We have always intended the Phrasebook to be a forever-free resource for people of all levels of programming experience and all backgrounds to find quick answers to “how do I do X in Haskell?” But we’d like it to be more than free; we’d like it to be a real community-driven resource.
Getting started
First, if you haven’t already, we invite you to familiarize yourself at least a little with the goals and style of the Phrasebook. It is modeled on great resources like Go by Example and Rust by Example and is intended to serve the same functions, but for Haskell. In brief, it features concise examples with brief prose explanations that serve to illustrate a single, very narrow topic.
We intend for the Phrasebook to be as comprehensive as Rust by Example eventually, and one way you might choose a pull request topic is by looking through that and finding a topic we haven’t covered yet. Alternatively, we have made a few issues for topics we’d already planned to cover, and you are welcome to look through those and pick one that interests you.
You can open a pull request with an empty file at first if you’d like to talk to us before working on the code, or with some code already written. Either way, please give a brief description of the topic you are illustrating or hope to illustrate, and one of us will reply as soon as possible to talk you through the process from there. We’ll still be writing the prose that goes along with your example in order to ensure consistency across the Phrasebook, but you’ll receive attribution (if you want it; we won’t mention you without your permission).

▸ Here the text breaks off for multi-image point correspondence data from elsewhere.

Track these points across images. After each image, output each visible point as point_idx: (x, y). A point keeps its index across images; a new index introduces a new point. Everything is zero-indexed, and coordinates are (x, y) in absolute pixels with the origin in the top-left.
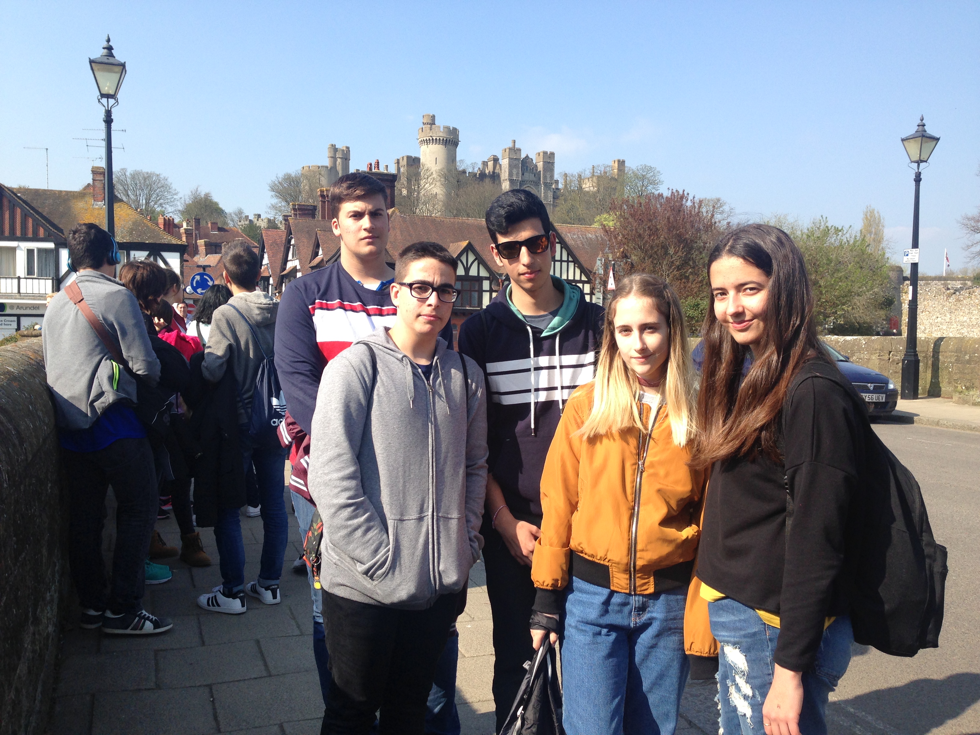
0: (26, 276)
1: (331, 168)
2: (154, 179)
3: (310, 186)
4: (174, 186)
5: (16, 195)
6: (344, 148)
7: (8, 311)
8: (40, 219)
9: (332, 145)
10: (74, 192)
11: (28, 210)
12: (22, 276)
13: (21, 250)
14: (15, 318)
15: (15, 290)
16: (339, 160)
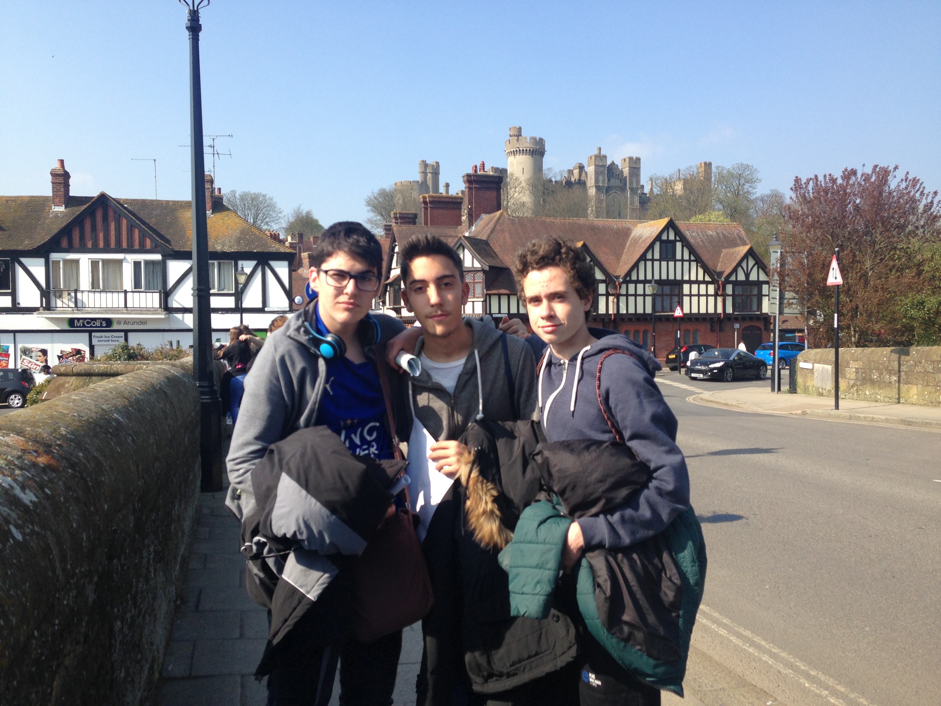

We have written some guidelines for contributing. If making pull requests via GitHub is unfamiliar to you, we’ve written some instructions for that process. Additionally, you will find an overview of what we’re trying to accomplish, a brief style guide for code examples, and a statement of this projects’s social values.
Social values
Type Classes has been maintaining some open source projects for a while now, in addition to our solo projects, and we had not yet written any statement of our values or a code of conduct for any of them. However, with the introduction of this new project and what we hope will be a greater collaboration with the largest possible community of Haskellers of all “levels” and backgrounds, we believed it was important to make some of our values explicit. Henceforth, these values will govern all the spaces that Type Classes hosts and moderates, including all of our open source projects on GitHub.
We haven’t called it a code of conduct because we want to focus on the positive goals: we want an inviting, accessible space for collaborative learning and discussion, and we want it to be welcoming to the most diverse group of people we can possibly accommodate. We continually try to stay abreast of the best research concerning pedagogy, and we aim to create a good learning environment. If you’re already comfortable in other Haskell discussion forums, then that’s great, you already have an inclusive community for you! We have no influence over those spaces, but we have individually found some of them quite hostile to us, so we present this alternative.